Ну, не совсем шесть, но около того. И прививки на самом деле прочно вошли в обиход, начавшись, разумеется, с дворни и дружины великого князя, с его семьи, ещё в Киеве. Глицерин, что удалось получить в ходе работы над громовиком, зря не пропадал. Вакцину готовили так же, как в девятнадцатом веке, растирая с ним оспу, снятую у телят. Это было гораздо безопаснее, чем вводить здоровым людям гной от больных, как пробовали великие врачи Рима и Персии. А ещё быстрее и проще, чем искать по всей стране переболевших и иммунных. И результаты были для этого времени небывалыми. Но кому, как не Чародею, было побеждать эпидемии?

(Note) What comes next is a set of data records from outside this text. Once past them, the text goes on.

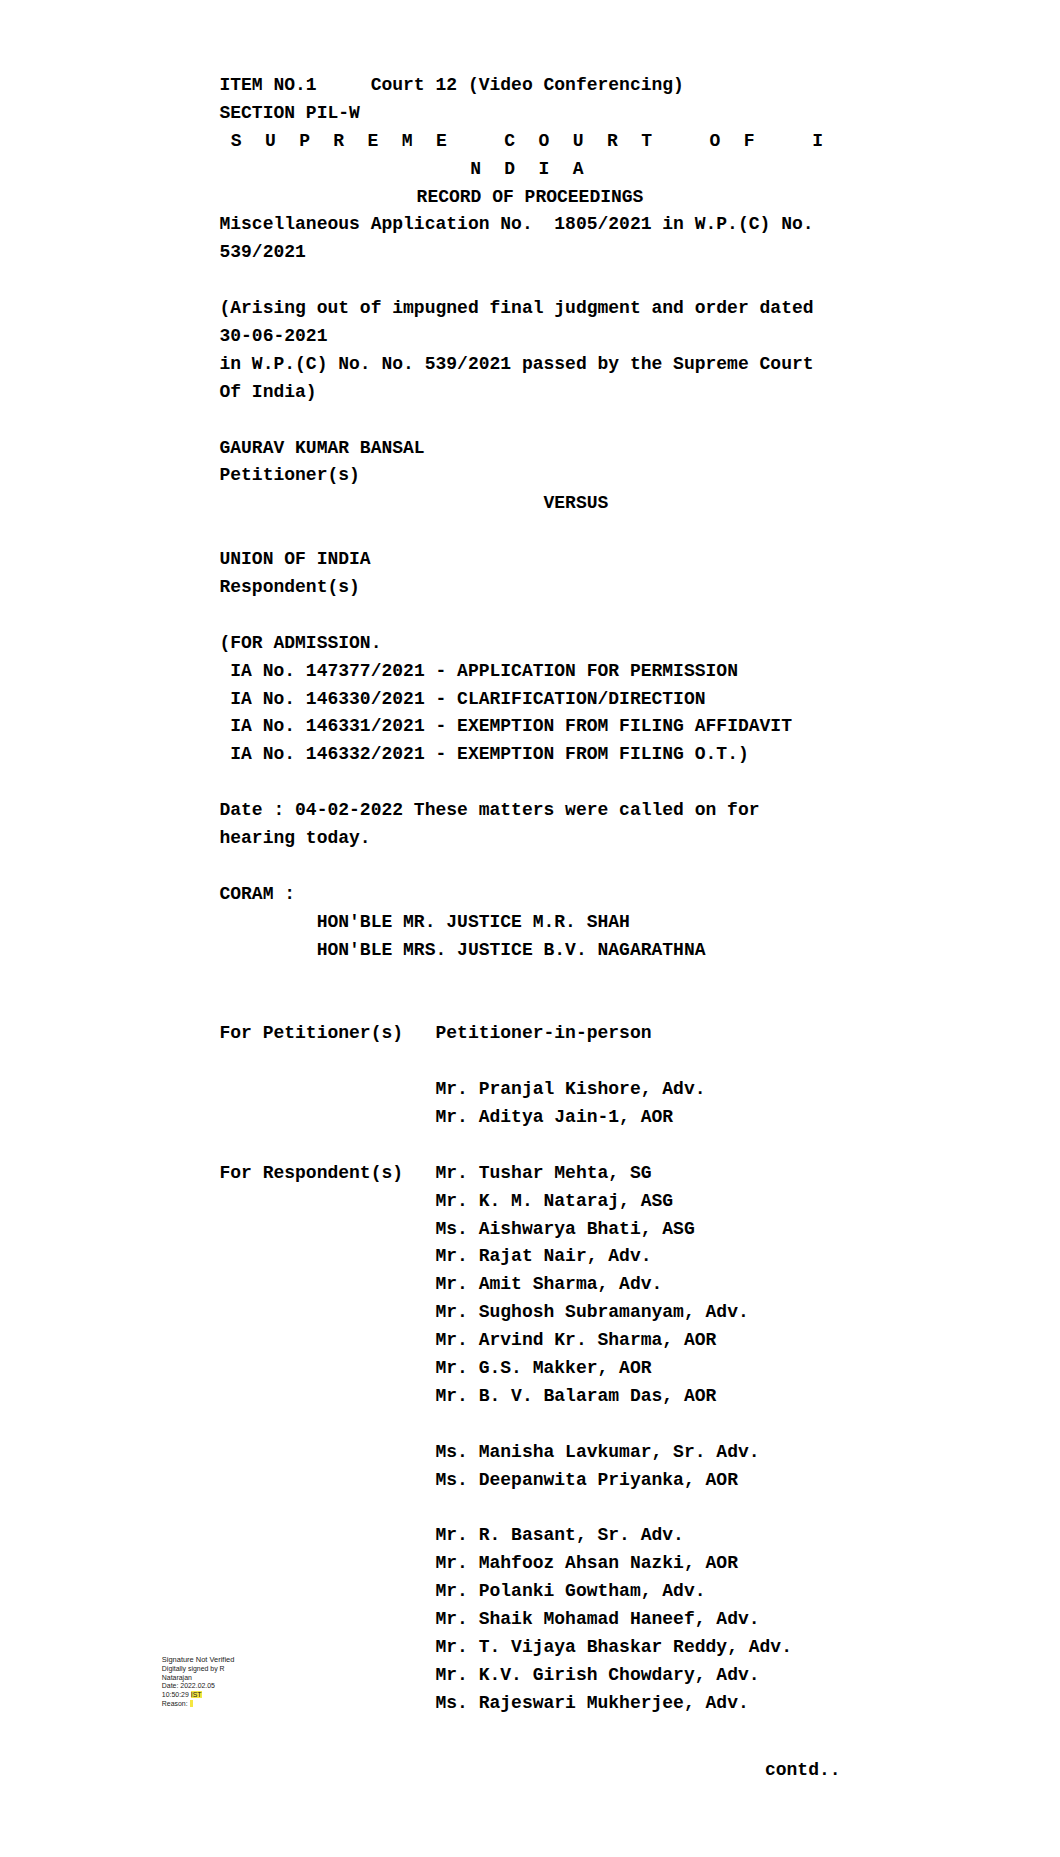ITEM NO.1     Court 12 (Video Conferencing)        SECTION PIL-W
S U P R E M E   C O U R T   O F   I N D I A
RECORD OF PROCEEDINGS
Miscellaneous Application No.  1805/2021 in W.P.(C) No. 539/2021

(Arising out of impugned final judgment and order dated  30-06-2021
in W.P.(C) No. No. 539/2021 passed by the Supreme Court Of India)

GAURAV KUMAR BANSAL                                 Petitioner(s)
                              VERSUS

UNION OF INDIA                                     Respondent(s)

(FOR ADMISSION.
 IA No. 147377/2021 - APPLICATION FOR PERMISSION
 IA No. 146330/2021 - CLARIFICATION/DIRECTION
 IA No. 146331/2021 - EXEMPTION FROM FILING AFFIDAVIT
 IA No. 146332/2021 - EXEMPTION FROM FILING O.T.)

Date : 04-02-2022 These matters were called on for hearing today.

CORAM :
         HON'BLE MR. JUSTICE M.R. SHAH
         HON'BLE MRS. JUSTICE B.V. NAGARATHNA


For Petitioner(s)   Petitioner-in-person

                    Mr. Pranjal Kishore, Adv.
                    Mr. Aditya Jain-1, AOR

For Respondent(s)   Mr. Tushar Mehta, SG
                    Mr. K. M. Nataraj, ASG
                    Ms. Aishwarya Bhati, ASG
                    Mr. Rajat Nair, Adv.
                    Mr. Amit Sharma, Adv.
                    Mr. Sughosh Subramanyam, Adv.
                    Mr. Arvind Kr. Sharma, AOR
                    Mr. G.S. Makker, AOR
                    Mr. B. V. Balaram Das, AOR

                    Ms. Manisha Lavkumar, Sr. Adv.
                    Ms. Deepanwita Priyanka, AOR

                    Mr. R. Basant, Sr. Adv.
                    Mr. Mahfooz Ahsan Nazki, AOR
                    Mr. Polanki Gowtham, Adv.
                    Mr. Shaik Mohamad Haneef, Adv.
                    Mr. T. Vijaya Bhaskar Reddy, Adv.
                    Mr. K.V. Girish Chowdary, Adv.
                    Ms. Rajeswari Mukherjee, Adv.
Signature Not Verified
Digitally signed by R
Natarajan
Date: 2022.02.05
10:50:29 IST
Reason:
contd..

И не допускать их дальнейшего появления в своих землях, повторения арабских и европейских кошмаров, когда оспа опустошала целые провинции.

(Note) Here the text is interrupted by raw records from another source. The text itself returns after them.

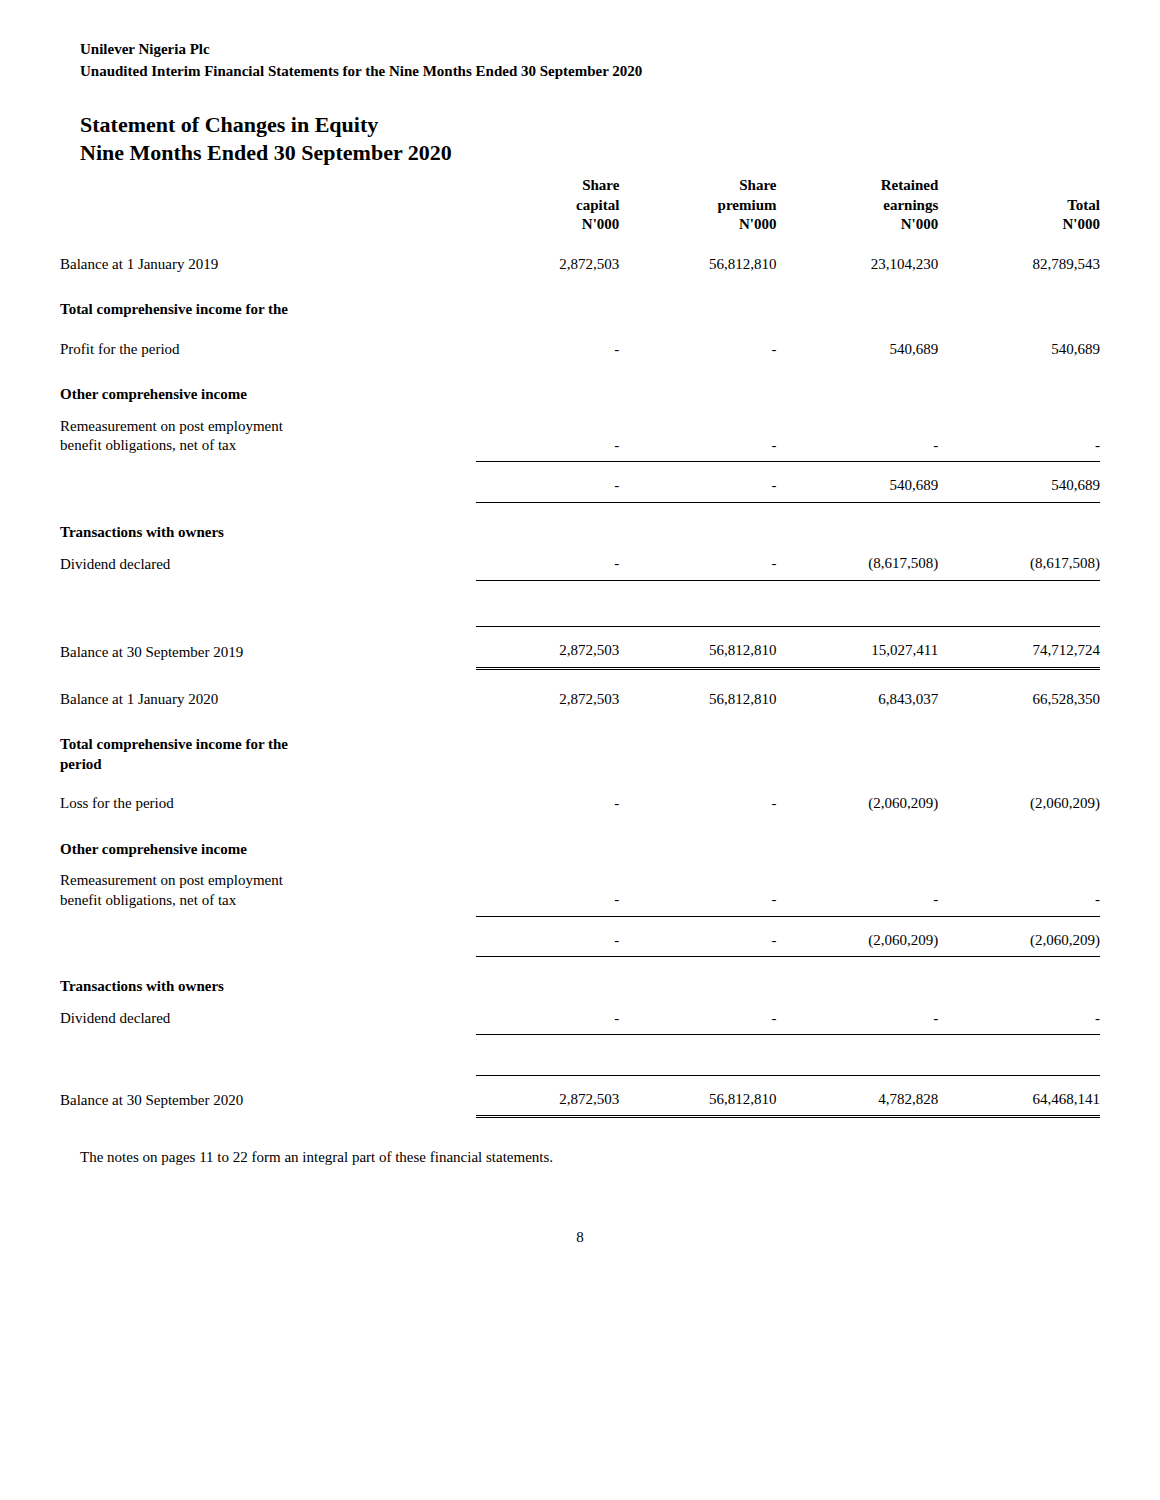Unilever Nigeria Plc
Unaudited Interim Financial Statements for the Nine Months Ended 30 September 2020
Statement of Changes in Equity
Nine Months Ended 30 September 2020
| | Share capital N'000 | Share premium N'000 | Retained earnings N'000 | Total N'000 |
| --- | --- | --- | --- | --- |
| Balance at 1 January 2019 | 2,872,503 | 56,812,810 | 23,104,230 | 82,789,543 |
| Total comprehensive income for the | | | | |
| Profit for the period | - | - | 540,689 | 540,689 |
| Other comprehensive income | | | | |
| Remeasurement on post employment benefit obligations, net of tax | - | - | - | - |
| | - | - | 540,689 | 540,689 |
| Transactions with owners | | | | |
| Dividend declared | - | - | (8,617,508) | (8,617,508) |
| Balance at 30 September 2019 | 2,872,503 | 56,812,810 | 15,027,411 | 74,712,724 |
| Balance at 1 January 2020 | 2,872,503 | 56,812,810 | 6,843,037 | 66,528,350 |
| Total comprehensive income for the period | | | | |
| Loss for the period | - | - | (2,060,209) | (2,060,209) |
| Other comprehensive income | | | | |
| Remeasurement on post employment benefit obligations, net of tax | - | - | - | - |
| | - | - | (2,060,209) | (2,060,209) |
| Transactions with owners | | | | |
| Dividend declared | - | - | - | - |
| Balance at 30 September 2020 | 2,872,503 | 56,812,810 | 4,782,828 | 64,468,141 |
The notes on pages 11 to 22 form an integral part of these financial statements.
8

Одной из задумок было напустить на ромеев чуму, Чёрную Смерть. Предложил её, разумеется, Ставр, воплощение человеколюбия и смирения. При большом желании можно было, конечно, и чумные трупы найти, тем более, после выхода на Волгу и к степям за ней. Я помнил, что почти побеждённая в моём времени зараза в тех краях нет-нет, да и появлялась. Степняки, которым, казалось бы, за сотни лет должны были стать понятнее многих других причины её появления, продолжали зачем-то есть тамошних не то сурков, не то ещё каких-то тушканчиков, заражаясь от них. Но с резиной по-прежнему было очень плохо, а точнее — вообще никак. Привычные костюмы РХБЗ сочинять было не из чего. Эрзацы, сшитые из вываренной в льняном масле и олифе холстины, доверия не внушали. Как и те пресловутые маски с клювами, которые начнут носить европейские врачи лет через двести пятьдесят — триста. Если начнут. Словом, от кровожадного варианта безногого убийцы мы с Всеславом отказались наотрез. А вот чёрная оспа, привитой от которой была почти поголовно вся Русь и на две трети где-то страны союза — другое дело!

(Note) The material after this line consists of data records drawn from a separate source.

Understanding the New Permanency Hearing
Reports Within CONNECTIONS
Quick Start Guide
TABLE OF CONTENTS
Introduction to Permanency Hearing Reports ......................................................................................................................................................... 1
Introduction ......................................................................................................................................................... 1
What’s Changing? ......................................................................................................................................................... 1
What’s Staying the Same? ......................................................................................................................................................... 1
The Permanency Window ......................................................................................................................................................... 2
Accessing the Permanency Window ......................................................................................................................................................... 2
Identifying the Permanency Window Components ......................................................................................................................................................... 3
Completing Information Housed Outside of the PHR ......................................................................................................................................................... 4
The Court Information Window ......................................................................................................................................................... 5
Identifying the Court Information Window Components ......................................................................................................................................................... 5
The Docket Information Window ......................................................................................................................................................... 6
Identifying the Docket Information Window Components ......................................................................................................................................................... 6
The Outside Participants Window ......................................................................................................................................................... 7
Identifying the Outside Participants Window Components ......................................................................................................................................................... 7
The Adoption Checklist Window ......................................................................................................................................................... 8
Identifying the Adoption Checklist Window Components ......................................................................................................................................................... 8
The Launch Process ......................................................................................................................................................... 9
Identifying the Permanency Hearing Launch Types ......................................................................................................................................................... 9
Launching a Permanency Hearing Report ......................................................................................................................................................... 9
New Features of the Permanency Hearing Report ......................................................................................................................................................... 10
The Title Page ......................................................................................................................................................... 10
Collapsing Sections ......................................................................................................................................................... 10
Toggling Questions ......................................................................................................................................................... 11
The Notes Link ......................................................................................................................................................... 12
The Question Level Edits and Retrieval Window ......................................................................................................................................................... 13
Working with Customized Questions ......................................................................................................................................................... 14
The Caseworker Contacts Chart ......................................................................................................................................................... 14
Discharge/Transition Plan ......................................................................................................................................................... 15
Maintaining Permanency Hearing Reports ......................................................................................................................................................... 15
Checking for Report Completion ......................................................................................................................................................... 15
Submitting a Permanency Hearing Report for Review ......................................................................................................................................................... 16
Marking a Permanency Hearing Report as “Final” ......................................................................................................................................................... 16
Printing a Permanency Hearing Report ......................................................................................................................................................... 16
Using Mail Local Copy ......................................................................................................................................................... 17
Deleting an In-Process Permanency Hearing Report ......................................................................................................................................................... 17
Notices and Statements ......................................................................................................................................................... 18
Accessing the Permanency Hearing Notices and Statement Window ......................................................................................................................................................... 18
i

— Немыслимо… — первое слово старого перса было ожидаемым. И вполне корректным. Тот же Хаген, да даже Свен, конунг Дании, выражались гораздо менее дипломатично, когда узнавали, что дикий князь диких русов научился побеждать жуткую хворь.

— Ну, как уж вышло, — развёл руками Чародей, будто извиняясь.

— Ты не производишь впечатление человека, склонного болтать попусту или присваивать себе невозможные заслуги, — старик протёр разлитый взвар тряпичной салфеткой, что протянул ему Абрам. Медленно, методично, в такт со своими словами. Словно пытаясь собраться с мыслями, явно двигавшимися значительно быстрее. — Да, многое из совершённого тобой и твоими людьми, кажется невозможным и невероятным. Но слова множества видоков-очевидцев уверяют в обратном. Ты победил вариолу?

— Скажем так: я знаю, как не пустить её на свои земли, как закрыть от неё свои города, как сделать так, чтобы мой народ не был подвержен ей, от малых детей до стариков, — честно ответил Всеслав.

— Но как ты смог? — выдержка, натренированная десятилетиями, в очередной раз дала сбой.

— Не люблю рябых да щербатых, — уклончиво ответил великий князь. Давая понять, что не на все вопросы готов отвечать здесь и сейчас.

— И ты сможешь поделиться этим знанием с союзниками? — да, этому, определённо, палец в рот не клади.

— Я уже делюсь. Оспа покидает Швецию, Данию и Норвегию. У франков по соборам и монастырям лекарства должны были начать доставлять. Про земли бриттов и англов говорить пока рано, но вскоре перестанут болеть и там.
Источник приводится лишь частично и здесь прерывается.